» **Task statement**
Using the Cosmos Dream review below, please explain in one to three sentences why the reviewer calls the situation "a massive pity."

BEGIN Extract provided

While this is a massive collection of extremely mellow and otherwise ambient prog, it's not dulled by repetitive filler, or cynical plagiarisms. Yes, the Wall influence is there but presented in a completely personal package that is most alluring. Ideal for background music after a hard day's night, quite romantic in an afterglow-like sense, this is a phenomenal progressive work that is doomed to little accessibility for the mainstream and even the progressive rock community. That would be a massive pity! After all, Cosmos Dream shows us how to reach infinity!

5 visual universes

Review by Windhawk
SPECIAL COLLABORATOR Honorary Collaborator
4 stars French project COSMOS DREAM is the creative vehicle of Charles Roman. The official start of his endeavors as Cosmos Dream commenced in 2008, and later the same year he released his first album under this name, "Hope of Dream". Four years later he signed to the French label Musea Records for the release of the sophomore production "How to Reach Infinity", which was issued through Musea's Parallele imprint.

END Extract provided
BEGIN Material supplied

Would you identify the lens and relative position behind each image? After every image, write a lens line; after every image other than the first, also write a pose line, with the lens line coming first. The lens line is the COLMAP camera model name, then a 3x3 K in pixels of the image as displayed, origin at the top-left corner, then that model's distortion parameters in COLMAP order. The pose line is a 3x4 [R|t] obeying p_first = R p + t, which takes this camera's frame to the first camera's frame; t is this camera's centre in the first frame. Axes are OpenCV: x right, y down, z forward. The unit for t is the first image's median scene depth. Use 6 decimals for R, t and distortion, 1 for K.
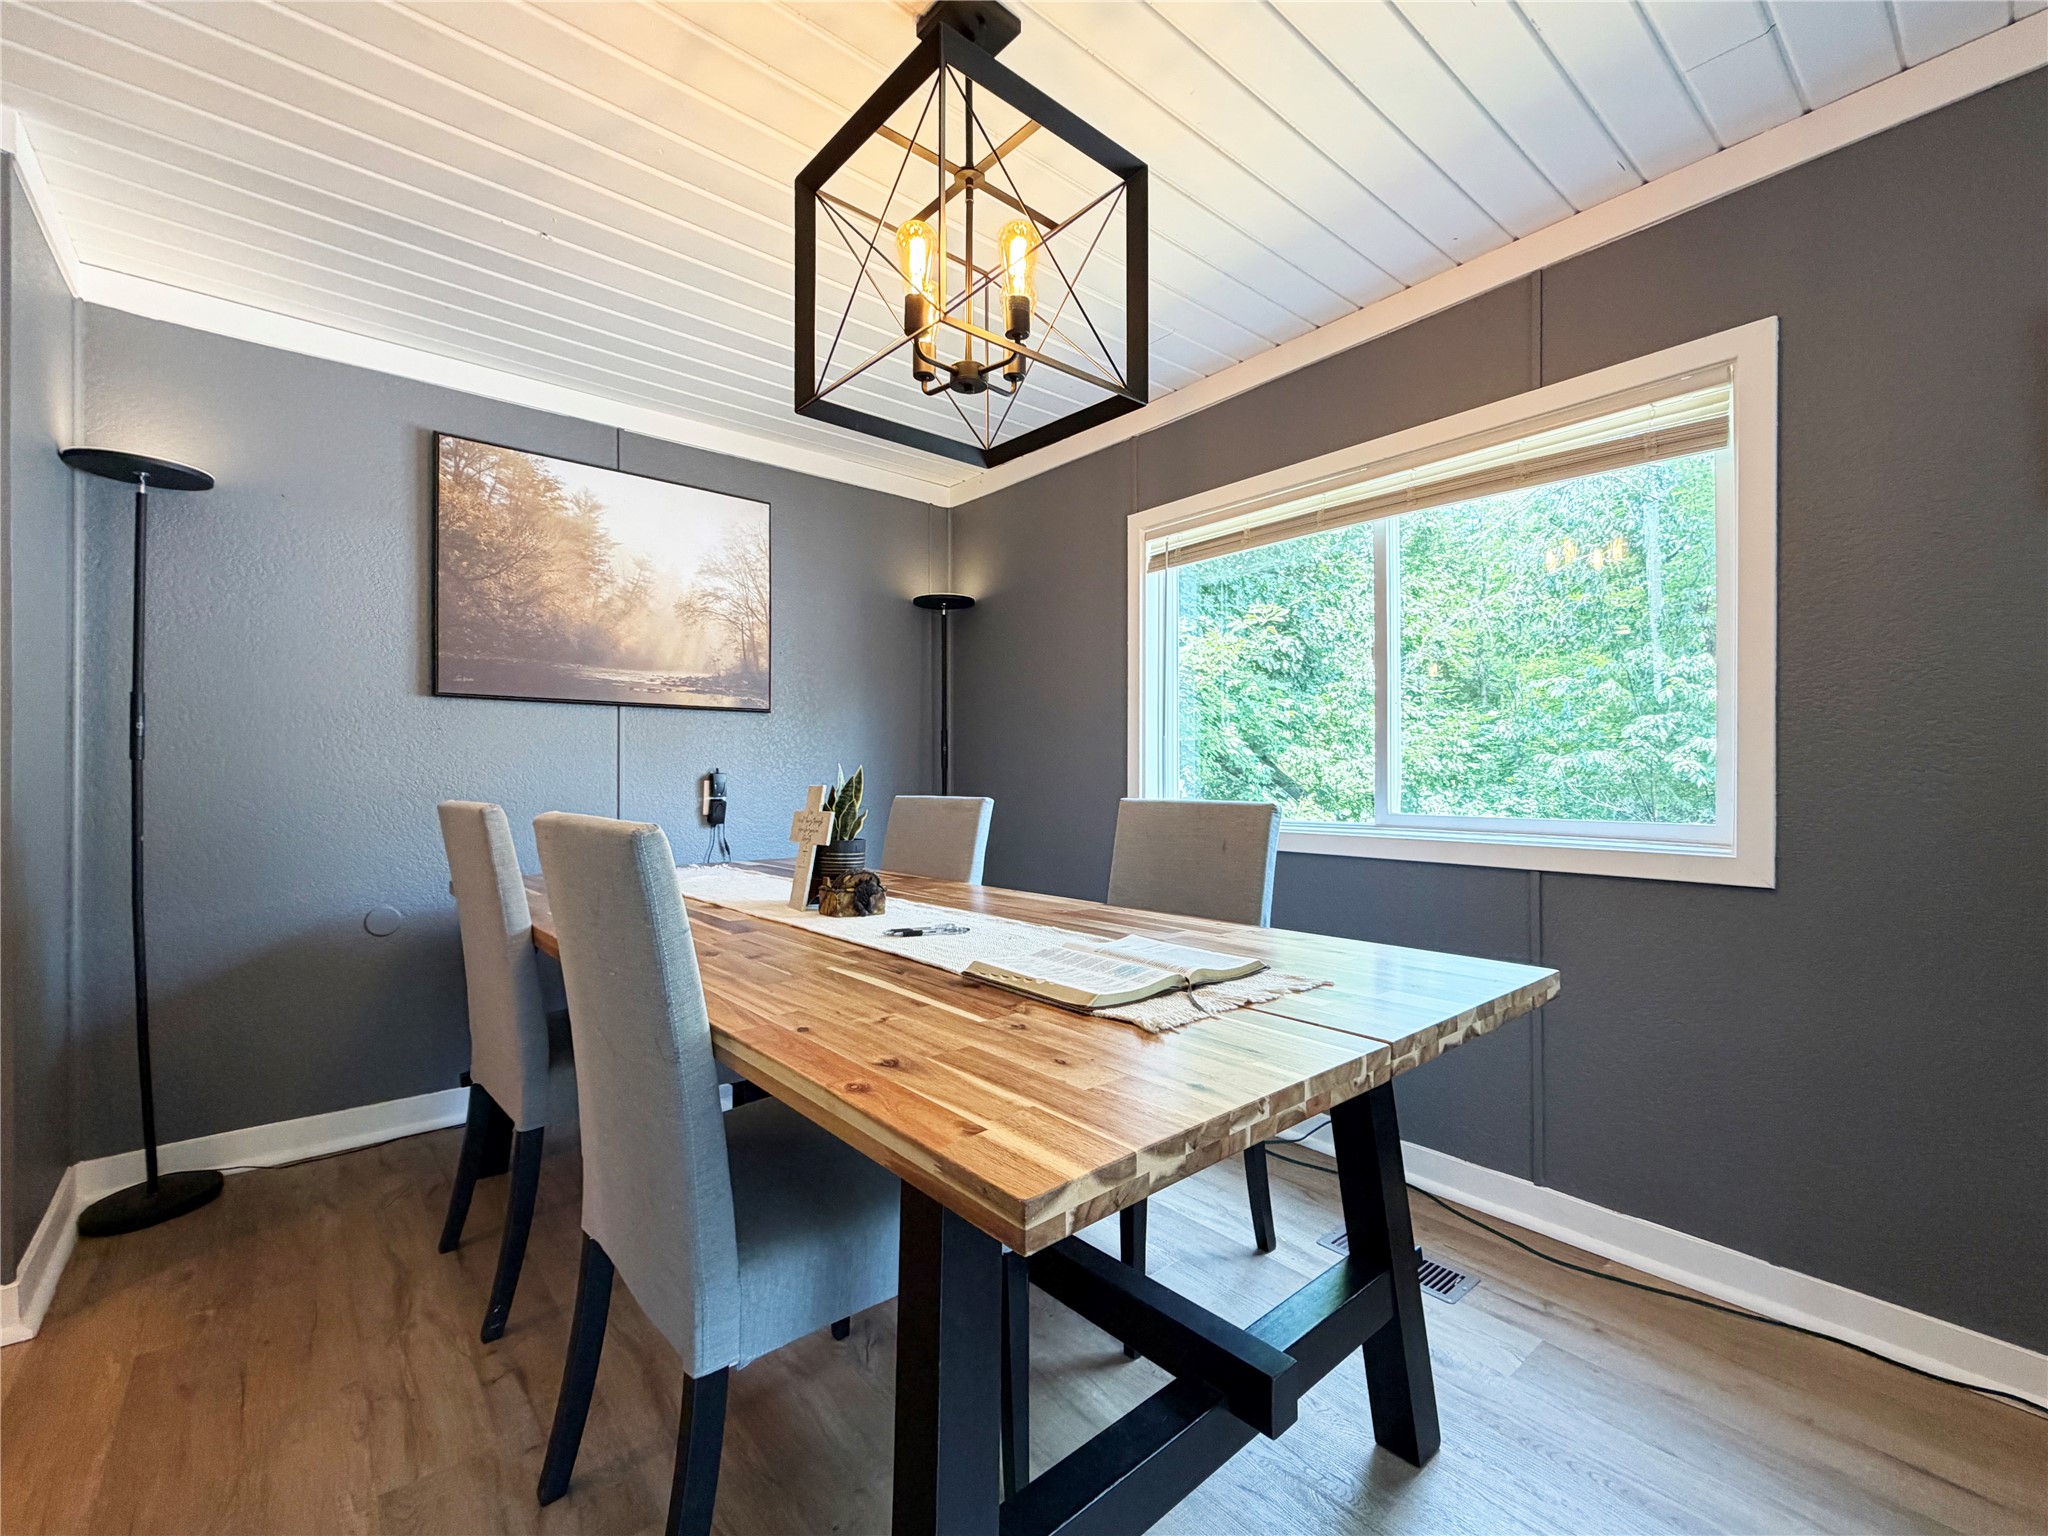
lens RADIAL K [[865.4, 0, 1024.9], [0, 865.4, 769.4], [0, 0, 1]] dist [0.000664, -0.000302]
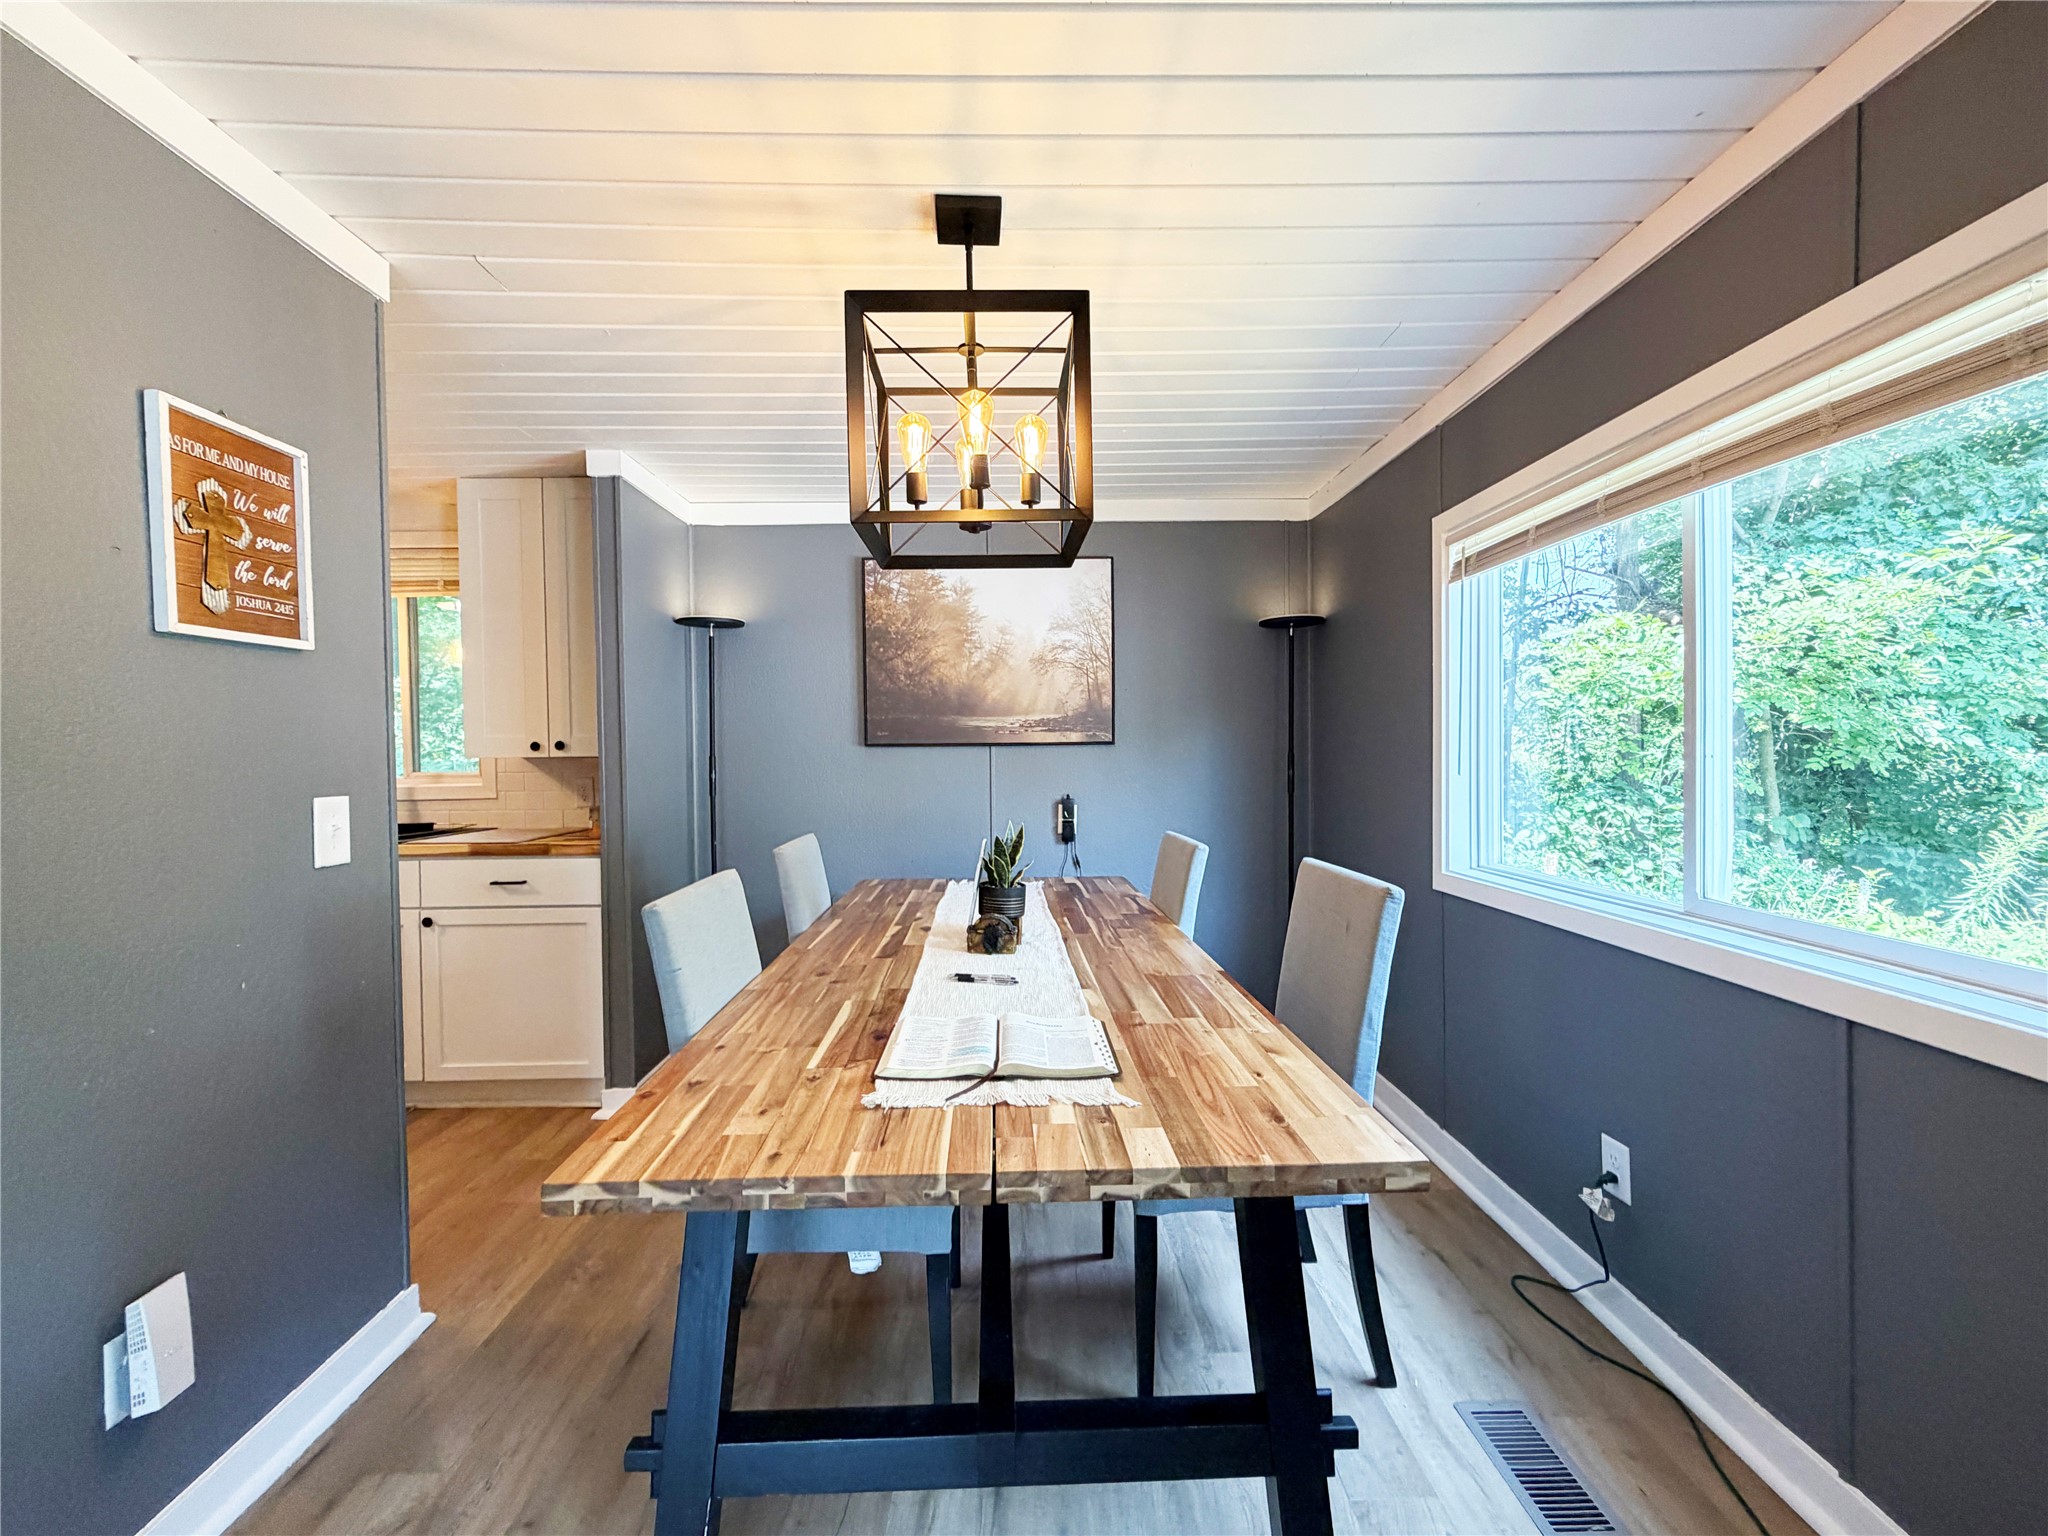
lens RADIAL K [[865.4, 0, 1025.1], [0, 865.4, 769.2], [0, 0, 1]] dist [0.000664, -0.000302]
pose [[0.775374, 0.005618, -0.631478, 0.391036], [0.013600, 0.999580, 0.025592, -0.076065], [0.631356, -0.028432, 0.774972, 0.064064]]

END Material supplied
BEGIN Material supplied

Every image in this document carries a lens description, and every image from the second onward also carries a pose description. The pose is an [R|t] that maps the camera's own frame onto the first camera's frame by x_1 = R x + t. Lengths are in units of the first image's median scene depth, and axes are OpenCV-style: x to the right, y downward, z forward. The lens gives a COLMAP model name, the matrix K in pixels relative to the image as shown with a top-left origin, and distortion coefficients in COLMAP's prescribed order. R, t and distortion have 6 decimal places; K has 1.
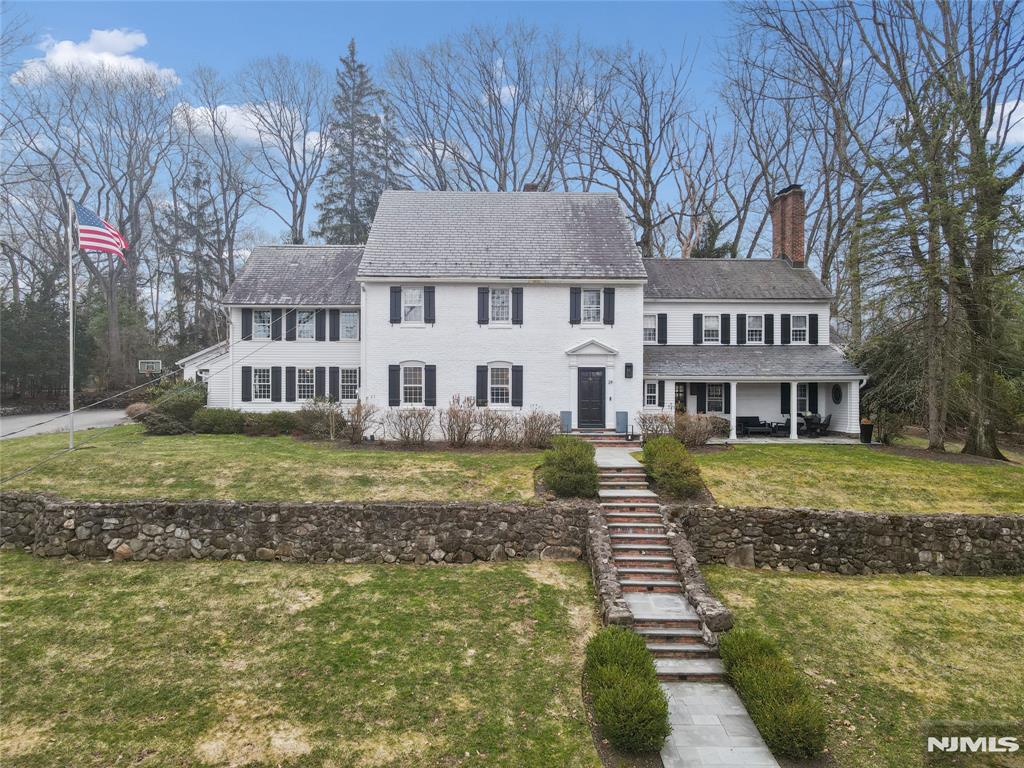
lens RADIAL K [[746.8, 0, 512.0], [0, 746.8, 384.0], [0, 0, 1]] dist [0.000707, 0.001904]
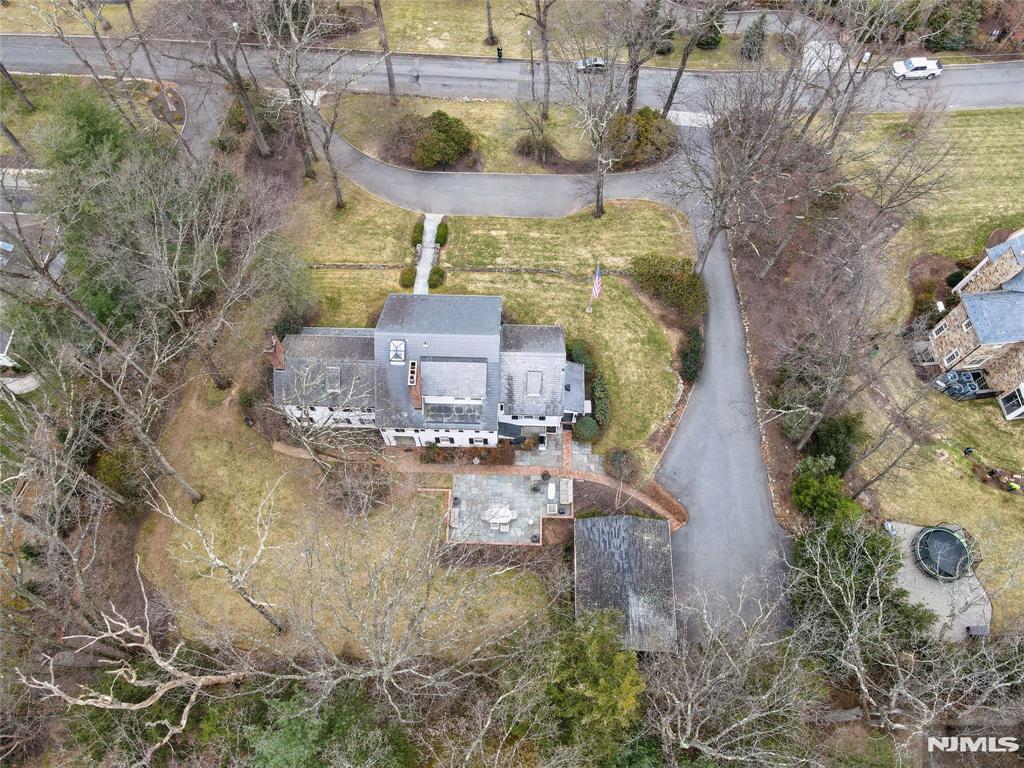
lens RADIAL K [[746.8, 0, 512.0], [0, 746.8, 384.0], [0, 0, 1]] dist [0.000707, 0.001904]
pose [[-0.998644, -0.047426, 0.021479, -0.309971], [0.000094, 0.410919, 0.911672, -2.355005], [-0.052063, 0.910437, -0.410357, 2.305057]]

END Material supplied

» **Exercise output**
The reviewer considers the music a phenomenal progressive work, yet expects it to remain largely inaccessible to the mainstream and even to the progressive rock community. That limited reach for such a strong work is what the reviewer calls a massive pity.